Market Value of Debt = Short-term Debt + Long-term Debt
Step 3: Calculate Enterprise Value (EV)
Enterprise Value (EV) is an essential component when calculating WACC as it encompasses both equity and debt components needed to finance company operations. To determine your EV, add your company’s market value of equity and market value of debt.
Enterprise Value = Market Value of Equity + Market Value of Debt
Step 4: Calculate Weights for Equity and Debt
Now that you have the market values for equity and debt, you can calculate their respective weights within the capital structure. Divide the market value of equity and debt by the enterprise value for each.
Weight of Equity (E/V) = Market Value of Equity / Enterprise Value
Weight of Debt (D/V) = Market Value of Debt / Enterprise Value
Step 5: Determine the Cost of Equity
The cost of equity can be calculated using the Capital Asset Pricing Model (CAPM). This formula takes into account an investor’s required rate of return compared to a company’s overall risk.
Cost of Equity (Re) = Risk-Free Rate + Beta * (Market Rate – Risk-Free Rate)
Step 6: Determine the Cost of Debt
To determine the cost of debt, divide a company’s interest expense by the total amount of debt. This will give you the cost of debt before taxes. Next, multiply this figure by (1 – tax rate) to account for any tax deductions on interest expenses.

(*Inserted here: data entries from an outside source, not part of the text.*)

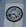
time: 4:42
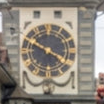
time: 3:48
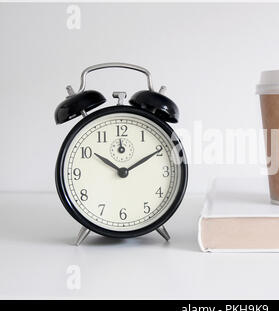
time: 10:10
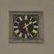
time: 1:28
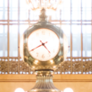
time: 4:40
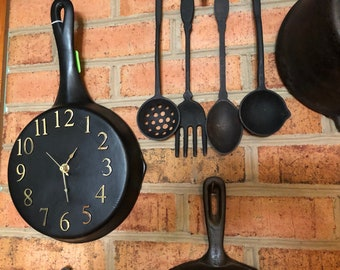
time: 1:28
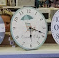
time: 6:18
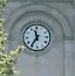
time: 11:35
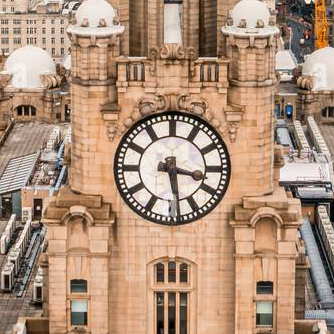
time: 3:28
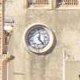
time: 12:23
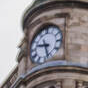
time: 9:27
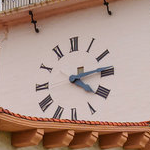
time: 4:13
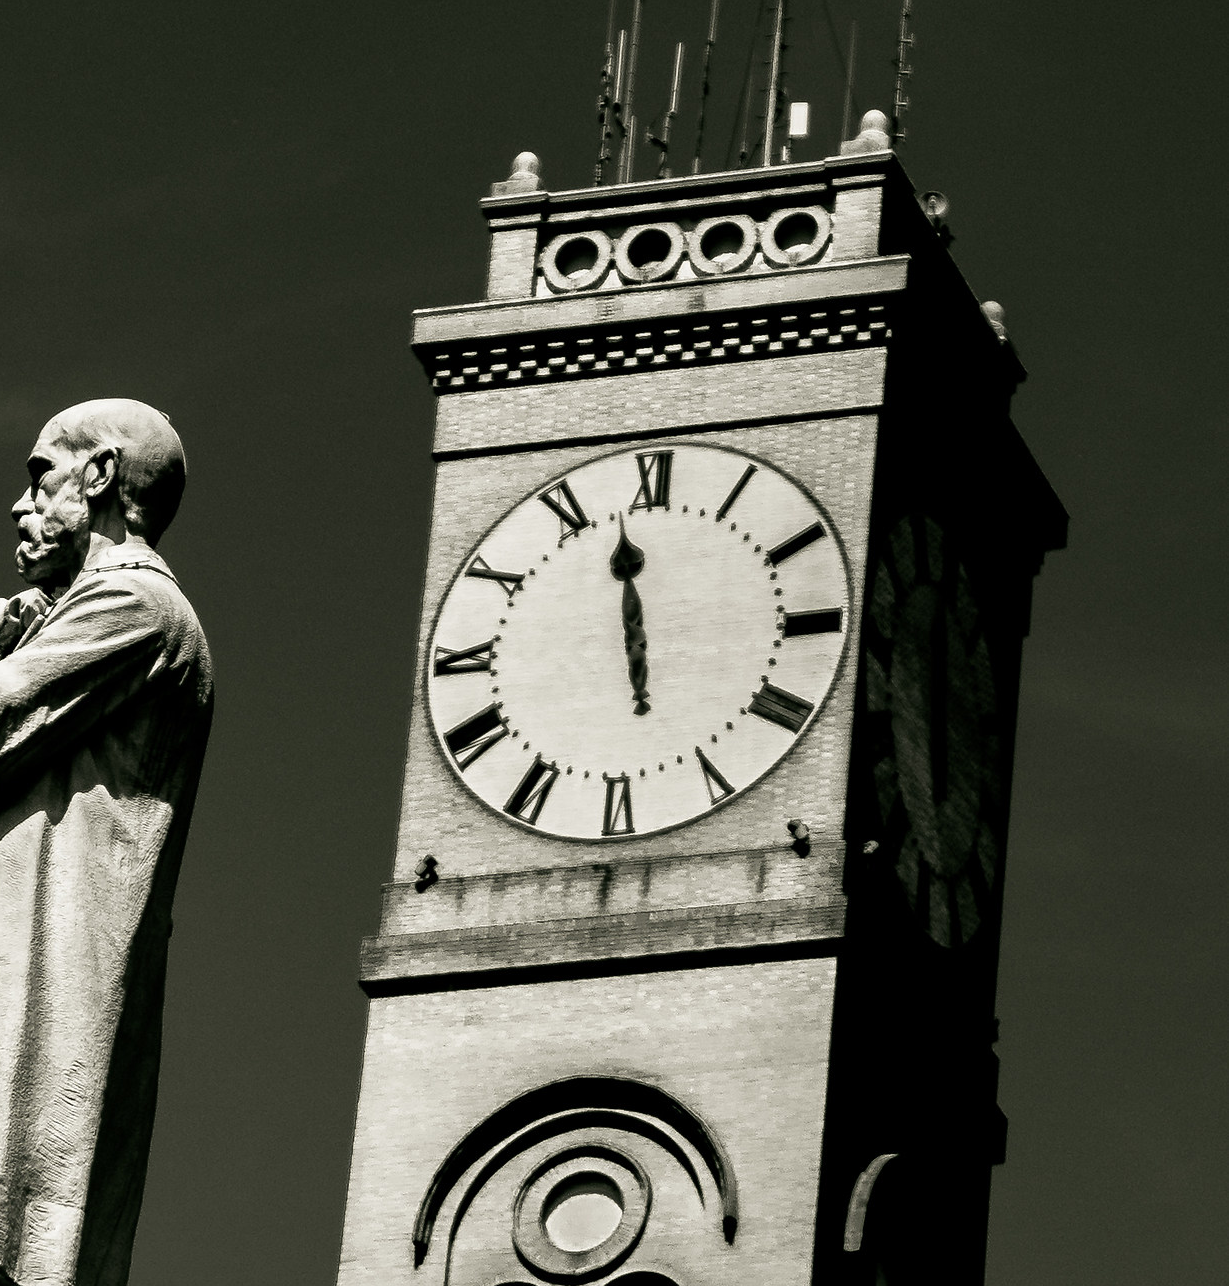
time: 11:28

Cost of Debt (Rd) = (Interest Expense / Total Debt) x (1 – Tax Rate)
Step 7: Calculate WACC
Now that you have all necessary figures, you can calculate the WACC using this formula:
WACC = (E/V * Re) + (D/V * Rd)
The result is an average percentage representing how much it costs your company to finance its investments through both debt and equity.
In conclusion, understanding and calculating WACC allows businesses to assess their financial performance and make informed decisions about investments, resource allocation, and overall strategy. As a key financial metric, it’s crucial to use accurate data components and follow the outlined steps accordingly.